Run GPU-Z with the log to file option enabled and keep an eye on perfcap, you should see vRel and vOp as messages which is Voltage Reliability and Operational Voltage messages if I am right.
 
Forgive me as I going off memory here, but i think that means the card is throttling back due to power issues of some sort.
 
I don't know how to trouble shoot this problem. I would think an 80+ Gold 750 W PSU would be sufficient for the 780 Ti.

I can tell you that the GTX 770 never had any issues with voltage or power.

I overclocked that one and it ran at 1.200 volts without me messing with over voltage.

I guess the question is:

Is it more likely the card or the PSU?
 
If the only replacement part you have made is the gfx card, then that is the most likely.

Do you have a spare gfx card you can swap out, then push hard, eg stress test it, that way if it is PSU it should show up then doing same sort of thing.

Graphics card testing is best to be done on another machine, and then see if it does the same on that.

Also try uninstalling any overclocking software, reset bios (pull battery for this 1), and then try stress testing it again with everything as stock normal as possible and without any oc software for it installed.

■ ■ ■ ■

## Things to do
A - Decide whether each statement agrees with the discussion about graphics card throttling: (i) the GTX 770 had problems with voltage or power; (ii) testing the graphics card on another machine is recommended; (iii) resetting the BIOS involves pulling the battery. For each, answer yes or no and quote the deciding words.
B - Resume the discussion about graphics card throttling from its final sentence.
The data that follows is not needed for this exercise.

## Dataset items
■ ■ ■ ■

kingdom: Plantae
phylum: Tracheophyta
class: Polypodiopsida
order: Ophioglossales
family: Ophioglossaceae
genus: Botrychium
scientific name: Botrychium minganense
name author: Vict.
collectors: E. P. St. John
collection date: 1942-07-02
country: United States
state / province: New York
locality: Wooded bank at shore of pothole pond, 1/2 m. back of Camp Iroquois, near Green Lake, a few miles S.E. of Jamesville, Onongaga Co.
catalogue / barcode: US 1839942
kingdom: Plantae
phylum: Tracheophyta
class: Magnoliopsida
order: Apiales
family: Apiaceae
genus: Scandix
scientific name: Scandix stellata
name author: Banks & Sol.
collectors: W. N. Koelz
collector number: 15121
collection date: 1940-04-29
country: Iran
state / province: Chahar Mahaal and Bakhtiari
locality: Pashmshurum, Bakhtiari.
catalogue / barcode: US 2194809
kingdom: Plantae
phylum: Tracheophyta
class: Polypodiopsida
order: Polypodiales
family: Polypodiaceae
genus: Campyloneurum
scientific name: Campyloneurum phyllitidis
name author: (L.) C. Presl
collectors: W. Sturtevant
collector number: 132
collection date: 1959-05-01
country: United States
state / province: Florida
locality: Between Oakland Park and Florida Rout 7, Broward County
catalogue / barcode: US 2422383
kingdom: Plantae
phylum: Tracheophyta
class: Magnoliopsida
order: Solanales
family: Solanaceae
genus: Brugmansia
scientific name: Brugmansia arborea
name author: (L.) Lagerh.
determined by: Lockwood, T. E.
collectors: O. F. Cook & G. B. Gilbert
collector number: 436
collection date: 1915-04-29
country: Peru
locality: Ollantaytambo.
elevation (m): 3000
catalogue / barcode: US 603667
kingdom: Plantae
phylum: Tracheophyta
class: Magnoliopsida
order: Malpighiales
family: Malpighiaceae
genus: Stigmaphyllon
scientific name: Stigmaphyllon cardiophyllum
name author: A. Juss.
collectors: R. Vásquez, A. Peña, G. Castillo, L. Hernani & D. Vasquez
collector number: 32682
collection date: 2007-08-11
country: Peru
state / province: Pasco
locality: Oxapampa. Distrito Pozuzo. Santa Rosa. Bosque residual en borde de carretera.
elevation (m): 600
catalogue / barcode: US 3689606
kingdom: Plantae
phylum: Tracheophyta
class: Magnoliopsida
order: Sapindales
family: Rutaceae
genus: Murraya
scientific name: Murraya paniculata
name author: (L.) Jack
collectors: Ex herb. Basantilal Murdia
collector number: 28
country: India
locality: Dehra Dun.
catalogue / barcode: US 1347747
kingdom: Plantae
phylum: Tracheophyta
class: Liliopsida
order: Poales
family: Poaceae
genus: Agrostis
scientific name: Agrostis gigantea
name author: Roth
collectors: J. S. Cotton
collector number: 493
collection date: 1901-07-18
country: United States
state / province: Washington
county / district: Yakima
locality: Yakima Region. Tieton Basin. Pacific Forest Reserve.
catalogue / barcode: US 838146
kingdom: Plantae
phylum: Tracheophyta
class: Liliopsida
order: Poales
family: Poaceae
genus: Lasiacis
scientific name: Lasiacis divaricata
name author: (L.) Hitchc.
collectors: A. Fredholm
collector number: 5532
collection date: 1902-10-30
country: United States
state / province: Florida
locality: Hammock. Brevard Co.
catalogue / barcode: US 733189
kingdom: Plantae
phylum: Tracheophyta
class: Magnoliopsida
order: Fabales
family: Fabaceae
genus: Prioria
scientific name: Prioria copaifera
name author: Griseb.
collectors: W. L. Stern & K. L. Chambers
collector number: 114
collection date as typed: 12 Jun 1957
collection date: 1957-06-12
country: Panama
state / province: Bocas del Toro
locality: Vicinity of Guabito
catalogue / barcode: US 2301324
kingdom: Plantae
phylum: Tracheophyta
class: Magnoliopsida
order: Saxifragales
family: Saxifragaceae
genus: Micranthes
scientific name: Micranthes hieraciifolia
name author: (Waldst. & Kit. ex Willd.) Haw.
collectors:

■ ■ ■ ■

## Results for each task
A -
(i) No: "the GTX 770 never had any issues with voltage or power."
(ii) Yes: "Graphics card testing is best to be done on another machine"
(iii) Yes: "reset bios (pull battery for this 1)"

B -
Possibly also look on manufacturers website and check see if that card has an updated firmware for download, same with motherboard bios, and drivers too. Also check and double check all cabling, swap out the PCI-E lead for a spare if you can (if your PSU is modular), or try a different connection / lead on non-modular if you can, also if possible, try a different PSU on the graphics card, if it still happens, double check with the spare card *where applicable so you are making 100% certain on cause, as it might even be motherboard, where the new card has tried to draw too much power through PCI-E slot and damaged something on there*

Next if possible, check PSU on another machine if you can, and get it trying to draw as much power out of it as possible, this will then show if the PSU isn't quite playing on the same page as the rest of the hardware.

These are some of the first steps you should take to start fault finding with the graphics card and PSU.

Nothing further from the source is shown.